1. Backup first. (Yes, again!)
2. Apply one tweak at a time. Resist the urge to dump all suggested changes at once. This makes it impossible to identify which change had an effect (or caused an issue).
3. Use Valorant’s built-in performance graphs. Press Ctrl+F in-game to toggle the FPS counter and other performance metrics (like frame time, CPU/GPU usage).
4. Establish a benchmark. Play a custom game on a specific map (e.g., Ascent or Haven, known for varying complexity). Walk the same path, use the same abilities, look in the same directions. Note your average FPS and 1% Lows before any changes.
5. Re-test after each tweak. Compare your new FPS and 1% Lows to your benchmark.
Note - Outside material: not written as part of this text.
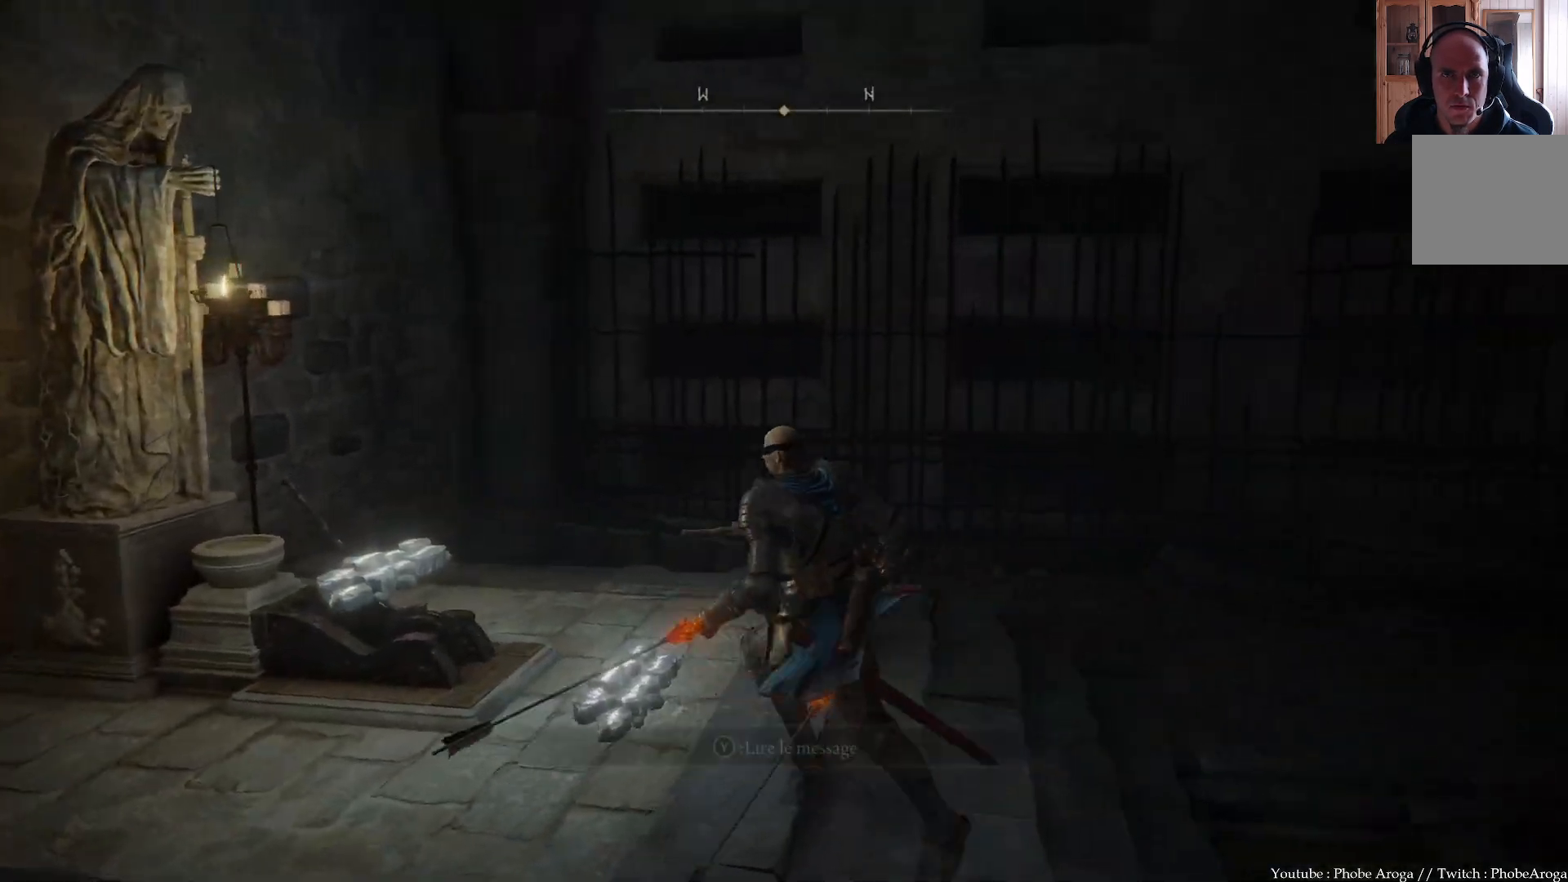
{"buttons": [], "left_stick": "left", "right_stick": "center", "events": [[433, "left_stick", "center"], [483, "left_stick", "left"]]}
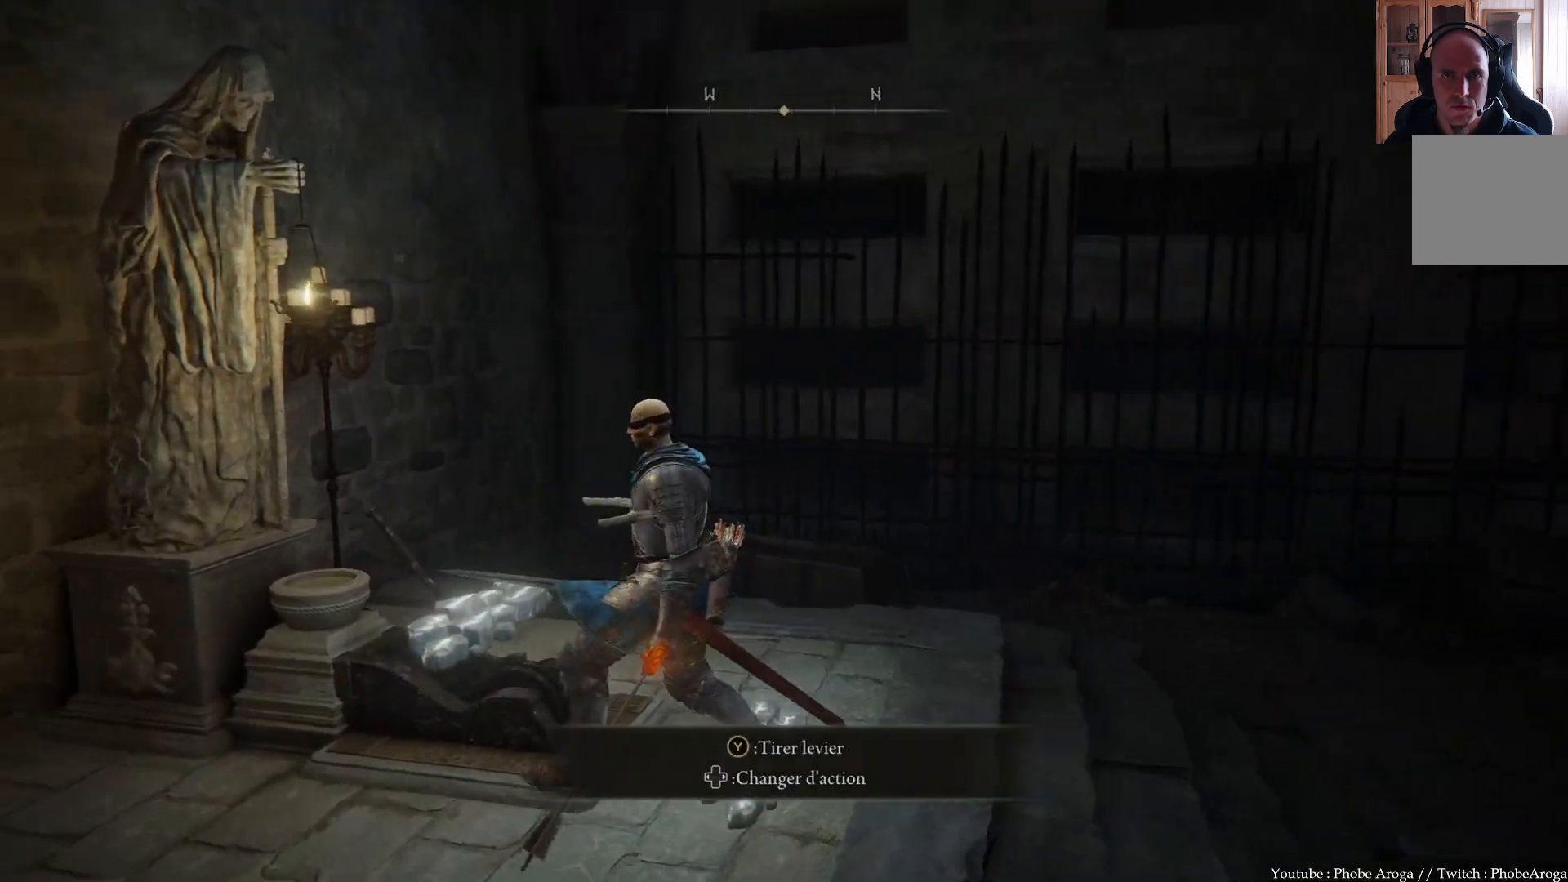
{"buttons": [], "left_stick": "center", "right_stick": "right", "events": [[17, "Y", "down"], [83, "left_stick", "center"], [133, "Y", "up"], [450, "right_stick", "right"]]}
Look for consistent, measurable improvements, not just fleeting spikes.
6. Assess visual impact. Does the tweak significantly degrade visual quality to an unacceptable level for the FPS gain?

Remember, Valorant is a highly optimized game from Riot Games. Many of the “low-hanging fruit” optimizations are already handled by the in-game settings. The tweaks discussed here are for those looking for marginal gains or fine-tuning beyond the UI, often at the expense of minor visual fidelity or by adjusting how the Unreal Engine handles background processes.

Final Considerations

• Game Updates: Valorant patches (e.g., Patch 8.08, 9.0) can sometimes reset your GameUserSettings.ini and Engine.ini files to default values, or even invalidate specific tweaks if the underlying engine code changes. Always keep your backups and re-apply/re-test after major updates.
• Hardware Dependency: The impact of these tweaks is highly dependent on your system’s specifications (CPU, GPU, RAM, VRAM). A tweak that boosts FPS significantly on an older, CPU-limited system might have no noticeable effect on a high-end rig.
• Vanguard: Riot’s anti-cheat, Vanguard, monitors your game files. However, modifying these specific .ini files with legitimate Unreal Engine variables is generally considered safe and standard practice for performance tuning in many Unreal Engine games. Stick to the documented engine variables discussed here and avoid third-party tools that inject code or modify game binaries.

Optimizing Valorant isn’t about finding a single magic setting; it’s about making informed, incremental adjustments. By focusing on these specific GameUserSettings.ini and Engine.ini variables, you stand the best chance of actually improving your FPS and reducing input lag, rather than chasing placebo effects. Test rigorously, understand the trade-offs, and enjoy a smoother, more responsive Valorant experience.